Paris review branching out in terms of award diversity

It’s not just old white men getting the the Hadada award anymore. It’s poorly behaving old white men. And a couple white women, here and there for optics. But no POC. Ladies and Gentlemen, I present a man famous for a few fantastic books and some face-spitting (not to mention some bad decisions with firearms–I wonder which way he votes?), Richard Ford.

The Paris Review’s decision to award its august lifetime achievement prize to Richard Ford has been criticised, with readers pointing to the American novelist’s history of poor conduct, such as when he spat in the face of fellow writer Colson Whitehead.

Ford will be presented with the Hadada prize in April by Bruce Springsteen, who once described Ford’s work as “poignant and hilarious”. Ford follows in the footsteps of previous winners including Philip Roth, Norman Mailer and Joan Didion, with the magazine saying that his “writing has been commended for its ‘linguistic mastery … rivalled by few, if any’ and for the ‘terse poetry’ he brings to his prose”.

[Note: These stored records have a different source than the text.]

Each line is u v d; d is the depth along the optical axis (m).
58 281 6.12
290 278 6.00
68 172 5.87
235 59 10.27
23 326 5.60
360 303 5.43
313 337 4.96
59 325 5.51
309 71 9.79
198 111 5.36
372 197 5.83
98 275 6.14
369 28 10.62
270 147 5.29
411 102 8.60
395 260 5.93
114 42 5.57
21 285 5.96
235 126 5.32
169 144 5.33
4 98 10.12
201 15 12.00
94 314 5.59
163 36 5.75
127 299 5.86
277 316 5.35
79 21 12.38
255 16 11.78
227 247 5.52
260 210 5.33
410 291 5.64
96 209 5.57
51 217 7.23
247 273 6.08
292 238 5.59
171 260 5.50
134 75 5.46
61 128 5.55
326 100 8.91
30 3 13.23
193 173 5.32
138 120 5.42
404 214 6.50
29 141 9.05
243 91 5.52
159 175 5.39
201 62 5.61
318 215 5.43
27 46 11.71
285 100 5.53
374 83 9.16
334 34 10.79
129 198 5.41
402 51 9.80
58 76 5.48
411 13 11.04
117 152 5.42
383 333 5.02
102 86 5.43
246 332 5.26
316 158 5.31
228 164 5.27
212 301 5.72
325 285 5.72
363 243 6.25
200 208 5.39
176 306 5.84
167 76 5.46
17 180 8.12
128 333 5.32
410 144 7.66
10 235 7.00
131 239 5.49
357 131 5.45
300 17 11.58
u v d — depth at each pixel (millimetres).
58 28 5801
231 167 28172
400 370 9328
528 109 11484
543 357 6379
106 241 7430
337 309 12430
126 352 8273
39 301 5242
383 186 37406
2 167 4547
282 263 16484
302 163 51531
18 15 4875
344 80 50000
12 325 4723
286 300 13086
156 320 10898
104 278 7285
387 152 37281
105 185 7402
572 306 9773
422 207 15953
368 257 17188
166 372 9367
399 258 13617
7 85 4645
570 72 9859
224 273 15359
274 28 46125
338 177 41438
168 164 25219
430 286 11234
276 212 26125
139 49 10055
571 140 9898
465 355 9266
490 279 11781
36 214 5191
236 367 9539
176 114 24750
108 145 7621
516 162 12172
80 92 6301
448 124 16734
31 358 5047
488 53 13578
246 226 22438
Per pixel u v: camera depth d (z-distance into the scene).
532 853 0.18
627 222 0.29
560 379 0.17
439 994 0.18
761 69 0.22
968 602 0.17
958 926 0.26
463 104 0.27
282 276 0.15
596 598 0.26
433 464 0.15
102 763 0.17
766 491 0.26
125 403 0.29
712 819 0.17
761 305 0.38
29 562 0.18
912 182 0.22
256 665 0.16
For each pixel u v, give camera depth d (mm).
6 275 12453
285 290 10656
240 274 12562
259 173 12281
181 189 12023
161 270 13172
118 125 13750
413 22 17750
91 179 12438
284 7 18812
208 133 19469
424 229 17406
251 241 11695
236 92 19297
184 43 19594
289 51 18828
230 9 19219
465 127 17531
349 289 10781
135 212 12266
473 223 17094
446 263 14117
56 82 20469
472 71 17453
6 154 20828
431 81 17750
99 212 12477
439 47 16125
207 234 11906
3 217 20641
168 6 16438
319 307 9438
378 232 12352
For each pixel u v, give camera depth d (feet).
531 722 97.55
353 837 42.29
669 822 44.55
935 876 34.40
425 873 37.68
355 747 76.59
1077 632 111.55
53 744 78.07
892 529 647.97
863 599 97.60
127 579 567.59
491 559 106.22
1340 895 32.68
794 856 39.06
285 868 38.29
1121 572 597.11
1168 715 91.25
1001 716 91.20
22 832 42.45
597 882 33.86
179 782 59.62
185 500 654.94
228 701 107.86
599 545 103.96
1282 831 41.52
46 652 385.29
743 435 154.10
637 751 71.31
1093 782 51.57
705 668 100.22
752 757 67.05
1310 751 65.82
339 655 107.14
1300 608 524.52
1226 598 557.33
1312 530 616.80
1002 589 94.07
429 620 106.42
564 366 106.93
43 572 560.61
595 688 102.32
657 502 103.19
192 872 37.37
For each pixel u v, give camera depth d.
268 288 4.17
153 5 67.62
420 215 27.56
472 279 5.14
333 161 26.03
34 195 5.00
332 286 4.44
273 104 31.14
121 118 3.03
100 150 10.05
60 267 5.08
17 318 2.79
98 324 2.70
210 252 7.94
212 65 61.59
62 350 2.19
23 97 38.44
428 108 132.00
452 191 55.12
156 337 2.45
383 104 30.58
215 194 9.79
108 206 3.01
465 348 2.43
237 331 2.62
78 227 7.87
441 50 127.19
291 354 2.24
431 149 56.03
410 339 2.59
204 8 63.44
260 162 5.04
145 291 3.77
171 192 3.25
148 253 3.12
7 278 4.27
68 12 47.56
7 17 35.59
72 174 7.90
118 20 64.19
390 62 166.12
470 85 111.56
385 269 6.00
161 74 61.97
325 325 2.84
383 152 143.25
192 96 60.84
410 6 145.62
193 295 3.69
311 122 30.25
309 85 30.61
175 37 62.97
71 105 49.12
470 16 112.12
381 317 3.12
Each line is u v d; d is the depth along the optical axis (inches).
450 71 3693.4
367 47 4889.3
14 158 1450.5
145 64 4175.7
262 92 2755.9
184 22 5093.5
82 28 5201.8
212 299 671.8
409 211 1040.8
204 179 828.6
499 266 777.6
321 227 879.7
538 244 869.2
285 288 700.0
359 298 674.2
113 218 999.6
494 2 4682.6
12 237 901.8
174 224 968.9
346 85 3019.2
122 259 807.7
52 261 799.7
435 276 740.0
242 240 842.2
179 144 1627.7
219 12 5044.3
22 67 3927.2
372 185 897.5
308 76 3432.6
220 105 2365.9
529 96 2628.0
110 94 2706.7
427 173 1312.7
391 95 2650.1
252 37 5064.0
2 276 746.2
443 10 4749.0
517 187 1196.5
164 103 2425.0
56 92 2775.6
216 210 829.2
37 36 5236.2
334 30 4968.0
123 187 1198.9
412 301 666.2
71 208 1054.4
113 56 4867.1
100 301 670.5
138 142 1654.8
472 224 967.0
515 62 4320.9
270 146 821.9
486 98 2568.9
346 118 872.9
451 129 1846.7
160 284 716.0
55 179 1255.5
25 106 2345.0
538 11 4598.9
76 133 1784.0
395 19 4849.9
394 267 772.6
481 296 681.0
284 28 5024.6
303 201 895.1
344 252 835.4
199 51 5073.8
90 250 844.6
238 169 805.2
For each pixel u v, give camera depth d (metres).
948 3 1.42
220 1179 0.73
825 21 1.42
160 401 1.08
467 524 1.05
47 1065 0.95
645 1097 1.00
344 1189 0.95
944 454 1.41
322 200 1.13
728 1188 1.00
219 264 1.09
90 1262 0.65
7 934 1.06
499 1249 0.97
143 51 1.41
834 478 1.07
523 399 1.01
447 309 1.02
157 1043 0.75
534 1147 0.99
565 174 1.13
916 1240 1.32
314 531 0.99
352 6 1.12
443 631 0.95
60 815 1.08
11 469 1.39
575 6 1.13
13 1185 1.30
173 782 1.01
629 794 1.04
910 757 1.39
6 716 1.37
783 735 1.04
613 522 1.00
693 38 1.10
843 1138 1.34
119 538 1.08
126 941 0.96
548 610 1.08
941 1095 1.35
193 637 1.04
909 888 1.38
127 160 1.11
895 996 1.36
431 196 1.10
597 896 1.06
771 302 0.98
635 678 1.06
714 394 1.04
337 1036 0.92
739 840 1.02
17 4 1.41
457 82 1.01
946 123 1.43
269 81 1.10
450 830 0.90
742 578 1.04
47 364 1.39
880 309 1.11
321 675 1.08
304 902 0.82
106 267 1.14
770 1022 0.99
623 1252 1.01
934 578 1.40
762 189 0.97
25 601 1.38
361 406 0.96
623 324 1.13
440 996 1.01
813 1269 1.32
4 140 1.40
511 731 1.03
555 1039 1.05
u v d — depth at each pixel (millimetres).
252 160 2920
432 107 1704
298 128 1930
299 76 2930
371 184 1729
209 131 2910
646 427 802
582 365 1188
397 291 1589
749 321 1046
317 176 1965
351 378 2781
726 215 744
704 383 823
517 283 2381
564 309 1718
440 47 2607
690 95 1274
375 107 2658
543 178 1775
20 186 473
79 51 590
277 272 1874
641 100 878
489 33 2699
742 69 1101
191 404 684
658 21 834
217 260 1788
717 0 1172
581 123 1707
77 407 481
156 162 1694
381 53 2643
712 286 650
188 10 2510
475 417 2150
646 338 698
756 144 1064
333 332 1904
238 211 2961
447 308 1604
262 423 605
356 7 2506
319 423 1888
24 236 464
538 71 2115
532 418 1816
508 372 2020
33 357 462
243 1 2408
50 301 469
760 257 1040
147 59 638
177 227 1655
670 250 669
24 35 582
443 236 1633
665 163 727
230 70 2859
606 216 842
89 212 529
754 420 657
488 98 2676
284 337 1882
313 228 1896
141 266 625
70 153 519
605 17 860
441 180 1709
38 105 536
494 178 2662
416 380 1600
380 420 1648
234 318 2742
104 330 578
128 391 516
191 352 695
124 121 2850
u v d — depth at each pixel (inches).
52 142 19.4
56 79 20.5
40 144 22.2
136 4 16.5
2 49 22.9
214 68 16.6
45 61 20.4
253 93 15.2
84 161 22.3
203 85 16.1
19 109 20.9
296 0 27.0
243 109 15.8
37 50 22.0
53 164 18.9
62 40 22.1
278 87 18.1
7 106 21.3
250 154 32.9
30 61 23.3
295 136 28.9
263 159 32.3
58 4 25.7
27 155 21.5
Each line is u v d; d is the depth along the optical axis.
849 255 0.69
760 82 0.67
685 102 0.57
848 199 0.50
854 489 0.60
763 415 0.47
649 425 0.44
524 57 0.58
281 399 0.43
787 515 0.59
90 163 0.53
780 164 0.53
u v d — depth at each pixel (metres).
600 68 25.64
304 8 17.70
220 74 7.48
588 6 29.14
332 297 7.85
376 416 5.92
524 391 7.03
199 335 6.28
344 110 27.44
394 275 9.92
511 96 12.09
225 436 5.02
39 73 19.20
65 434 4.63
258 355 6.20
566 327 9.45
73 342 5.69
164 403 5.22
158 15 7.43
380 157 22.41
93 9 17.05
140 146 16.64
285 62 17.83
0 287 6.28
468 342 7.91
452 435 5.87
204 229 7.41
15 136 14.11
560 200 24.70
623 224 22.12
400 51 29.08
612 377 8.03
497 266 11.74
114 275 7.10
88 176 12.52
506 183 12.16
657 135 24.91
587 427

Shut up, people, Martin Scorsese is speaking

Scorsese responds to criticism of his criticism of Marvel movies. Listen, I love me some explody-spandex mental downtime, but I can’t say I disagree with him. And there are literary parallels galore here.

In the past 20 years, as we all know, the movie business has changed on all fronts. But the most ominous change has happened stealthily and under cover of night: the gradual but steady elimination of risk. Many films today are perfect products manufactured for immediate consumption. Many of them are well made by teams of talented individuals. All the same, they lack something essential to cinema: the unifying vision of an individual artist. Because, of course, the individual artist is the riskiest factor of all.

The book bus? More like the book limo

When I was a kid growing up in small town Ontario, we still had a Bookmobile that would come by the school. It was my favourite thing ever. Even better than the Scholastic catalog (back when Scholastic still sold books and not plastic toys, video game tie-ins, and virtually anything but plain and simple books). But, damn, it didn’t look like this. It looked like a painted cube van with stacks of books, iirc.

While for many commuters a bus or train journey presents a rare opportunity to get stuck into a book, in some cities public transport is being commandeered as means of getting books to communities that need them most. Vehicles are being reimagined and upcycled to not only to spread the joy of reading, but to educate and improve lives.

Write like you’re quilt-making

On patching together your book.

I remembered my mother’s quilt work, the graph paper on which she plotted her designs with colored pencils. I thought of John Sims’ MathArt quilts projects, in which he materializes “the square truth of connected stories.” I remembered the calm of the geometry classroom. I decided to try mapping my book onto that soothing blue grid. I borrowed my child’s colored pencils.

Writing page one

Kelly Armstrong has done it more than 40 times. I suppose we should give her a listen.

It’s a promise that says “If you like this, stick around… and if you don’t, maybe this isn’t the book for you.” To achieve that, your first scene should reflect the tone of your story (dark or light, fast-paced or leisurely.) It should also demonstrate the point of view and tense (first-person, third-person, past tense, present tense etc.) Try to establish the genre as well (literary, mystery, science fiction or fantasy, et cetera). A reader who is enjoying an opening chapter that seems to be a romantic comedy will not be pleased if they later realize they’re actually reading a dark thriller.

Should Mrs. Dalloway be demoted?

Yeesh. I bet this Andre Aciman fellow is going to have a great time at parties for the next long while.

What book would you elevate to the canon, and what book would you remove?

I would remove “Mrs. Dalloway,” by Virginia Woolf, and elevate “Nightwood,” by Djuna Barnes. As is the case with “Ulysses,” everyone speaks very highly of “Nightwood,” but few read it cover to cover. “Nightwood” is a bold, exceptionally well-written modernist prose poem, and remains the closest thing to James Joyce. No wonder T. S. Eliot wrote the introduction for it. “Mrs. Dalloway” is an overrated novel that I don’t find particularly gripping or interesting. I’m not even sure it’s well written.

Joyce Fans mourn loss of house from The Dead

Looks like a developer got hold of the property (as developers do, and will–even wherever you are buried will one day be purchased, excavated, and built on if things are allowed to keep going as they are (hint hint: pitchforks and torches, people)) and Dubliners are saying the “soul” of Dublin is at stake (come now).

Joyce himself framed it best: “Ireland is the old sow that eats her farrow.” The line, uttered by his alter ego Stephen Dedalus in A Portrait of the Artist as a Young Man, alluded to the parochialism and spiritual impoverishment that prompted Joyce’s self-exile to continental Europe in 1904. More than a century later, Ireland is culturally unrecognisable – tolerant, open, ethnically diverse. But artists – and artistic legacy – now face a threat from hotels, hostels and offices that are popping up like toast across Dublin.